Wanna Helena Brito Oliveira (born 12 July 1996) is a Brazilian para-athlete.

==Biography==
Brito is from Macapá. She was born with cerebral palsy caused by a lack of oxygen to the brain at birth. The athlete has a degree in physiotherapy.

==Career==
Brito started swimming in 2018 and, at the end of 2019, switched to athletics at the encouragement of her coach. Her first competition was the Macapá Paralympic Meeting in 2020. In this competition, she set the best national mark in the shot put with 5.99 meters, which is also the third best world mark in this event in the F32 class. In the same tournament, she also set the record in the discus throw, with 11.84 meters.

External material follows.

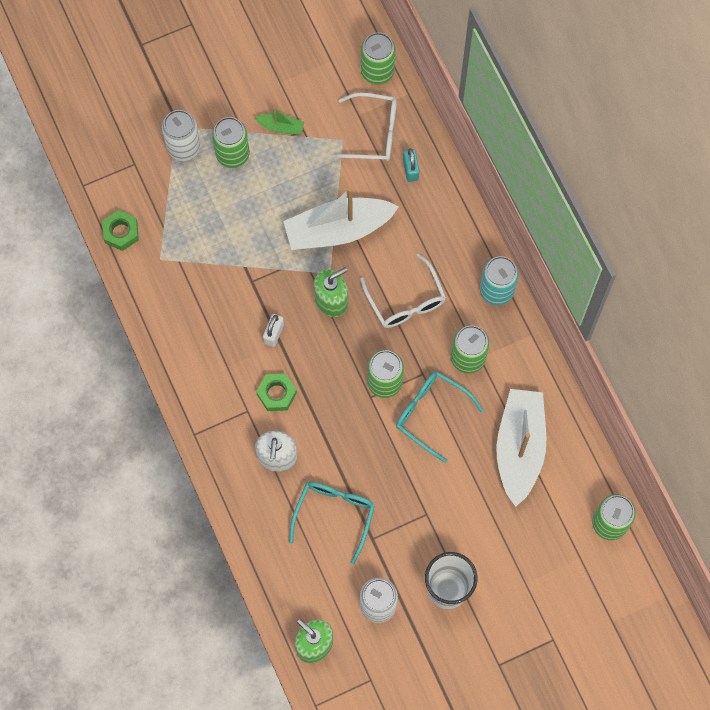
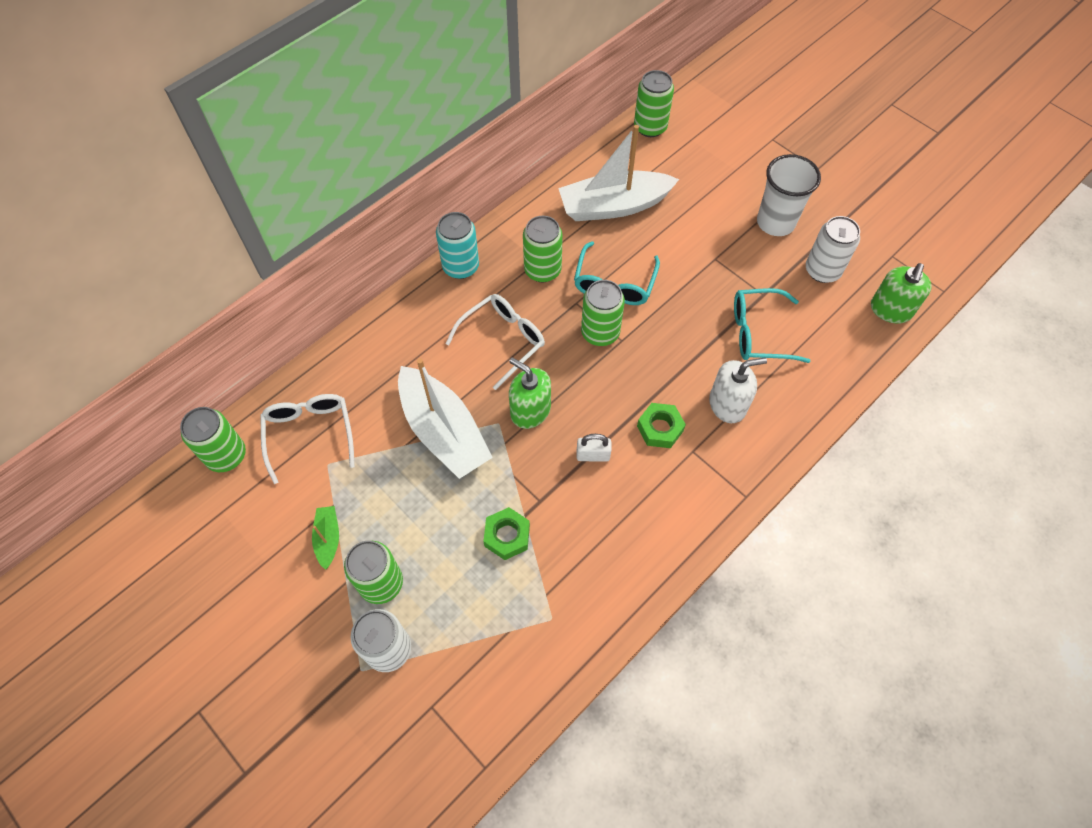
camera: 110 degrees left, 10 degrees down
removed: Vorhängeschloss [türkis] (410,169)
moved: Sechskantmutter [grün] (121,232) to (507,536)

At the Marrakech Grand Prix, the athlete from Amapá won gold in the F32 class of the shot put with a mark of 6.83 meters and also won silver in the club throw with a mark of 21.14 meters.

In May 2023, during the second phase of the Loterias Caixa Athletics Circuit, Brito broke two American records in the shot put and club throw in the F32 class. In the throw, she threw 6.98 meters and broke a mark that had been set 14 years ago by Argentine Marilu Romina Fernandez, who threw 5.14 meters in June 2009 at a championship held in Paris, France. In the club, the athlete threw 22.01 meters and surpassed the mark of Mexican Shantal Cobos Soltero, who had thrown 21.05 meters in July 2022, in Mexico. These results led her to 1st place in the world ranking for the shot put and 2nd place in the club throw in her class. In July 2023, at the World Para Athletics Championships, she won silver in the shot put and came fifth in the club throw.

Brito won gold at the World Para Athletics Championships in Japan on 14 May 2024, breaking the event record with a mark of 26.66 meters.